**Problem to work on:**
From the data below, repeat exactly the lines from the line with "Left hand at" to the line with "middle tip: (416, 258)", both included.
# # # #
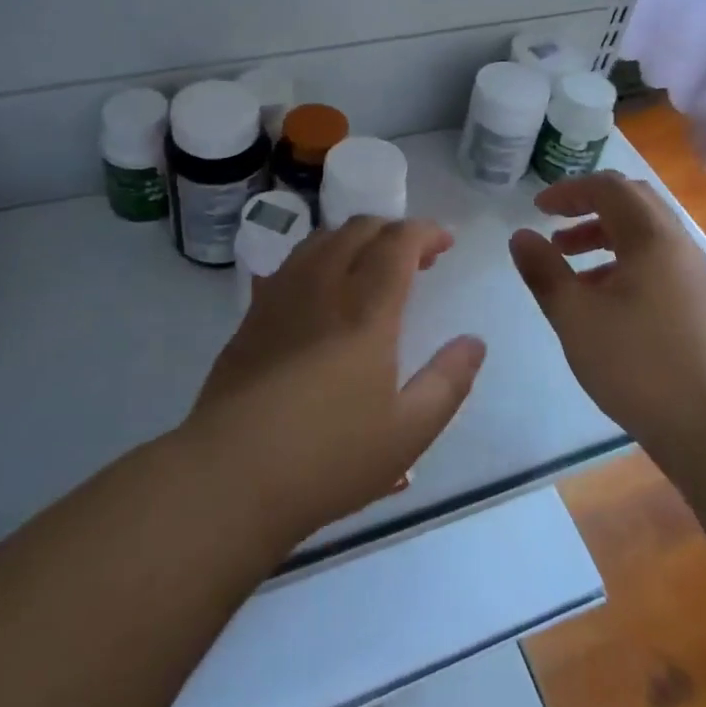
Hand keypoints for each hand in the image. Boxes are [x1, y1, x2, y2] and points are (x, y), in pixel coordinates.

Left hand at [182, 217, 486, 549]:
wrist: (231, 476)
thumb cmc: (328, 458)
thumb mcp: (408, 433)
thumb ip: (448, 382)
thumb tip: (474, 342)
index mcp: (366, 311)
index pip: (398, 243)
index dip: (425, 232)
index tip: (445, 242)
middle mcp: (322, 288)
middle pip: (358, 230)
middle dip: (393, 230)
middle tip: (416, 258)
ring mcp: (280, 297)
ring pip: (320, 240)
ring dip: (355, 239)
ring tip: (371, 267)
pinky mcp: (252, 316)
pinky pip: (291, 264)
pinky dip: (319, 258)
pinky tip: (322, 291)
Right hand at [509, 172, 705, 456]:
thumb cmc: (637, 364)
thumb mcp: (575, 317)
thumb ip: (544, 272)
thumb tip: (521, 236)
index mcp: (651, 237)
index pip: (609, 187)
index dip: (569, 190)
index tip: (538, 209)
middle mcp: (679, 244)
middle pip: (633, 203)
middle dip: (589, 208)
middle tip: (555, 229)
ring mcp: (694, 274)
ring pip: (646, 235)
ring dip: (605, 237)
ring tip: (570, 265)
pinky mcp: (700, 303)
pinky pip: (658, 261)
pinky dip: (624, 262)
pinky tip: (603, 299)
# # # #
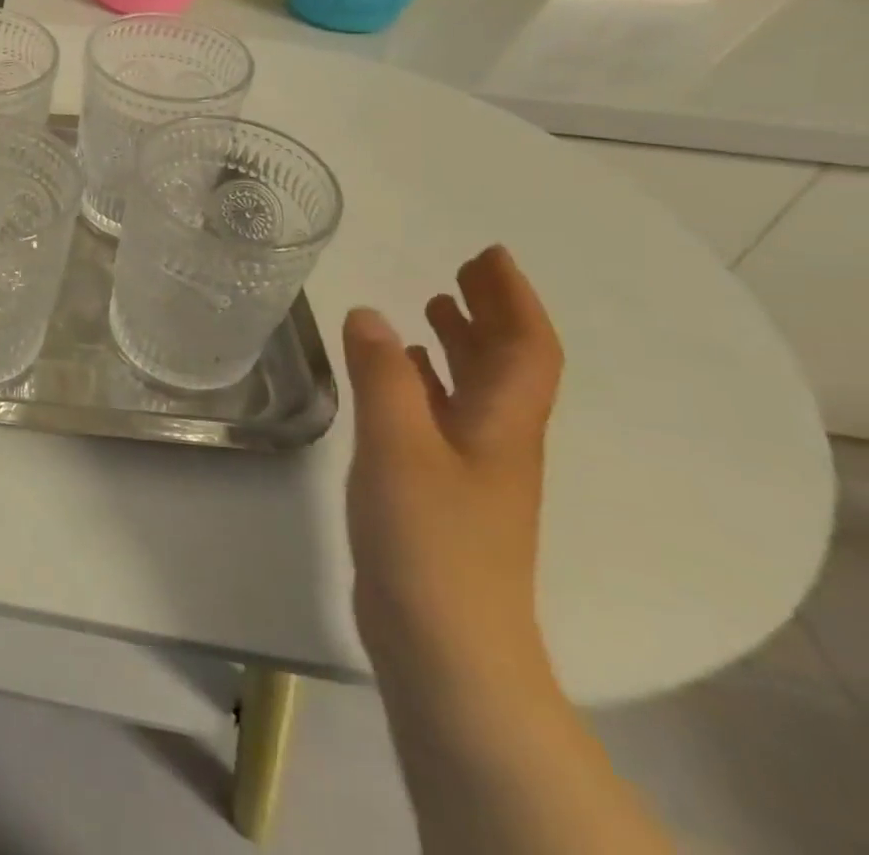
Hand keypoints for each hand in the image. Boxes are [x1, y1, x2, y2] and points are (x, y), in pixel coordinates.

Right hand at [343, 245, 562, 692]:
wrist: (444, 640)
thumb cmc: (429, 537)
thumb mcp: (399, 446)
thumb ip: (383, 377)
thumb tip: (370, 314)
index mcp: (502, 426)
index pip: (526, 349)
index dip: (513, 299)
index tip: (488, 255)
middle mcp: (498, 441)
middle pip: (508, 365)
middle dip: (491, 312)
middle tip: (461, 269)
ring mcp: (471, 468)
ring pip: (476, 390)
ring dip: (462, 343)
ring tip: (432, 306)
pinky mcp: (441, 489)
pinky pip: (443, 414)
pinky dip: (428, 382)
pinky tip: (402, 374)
# # # #
**Answer space:**
Left hand at [182, 217, 486, 549]:
wrist: (231, 476)
thumb cmc: (328, 458)
thumb mcp: (408, 433)
thumb ip: (448, 382)
thumb tip: (474, 342)
index mcp: (366, 311)
index pip: (398, 243)
index dip: (425, 232)
index tip: (445, 242)
middle mcp: (322, 288)
middle pip: (358, 230)
middle dip: (393, 230)
middle tip: (416, 258)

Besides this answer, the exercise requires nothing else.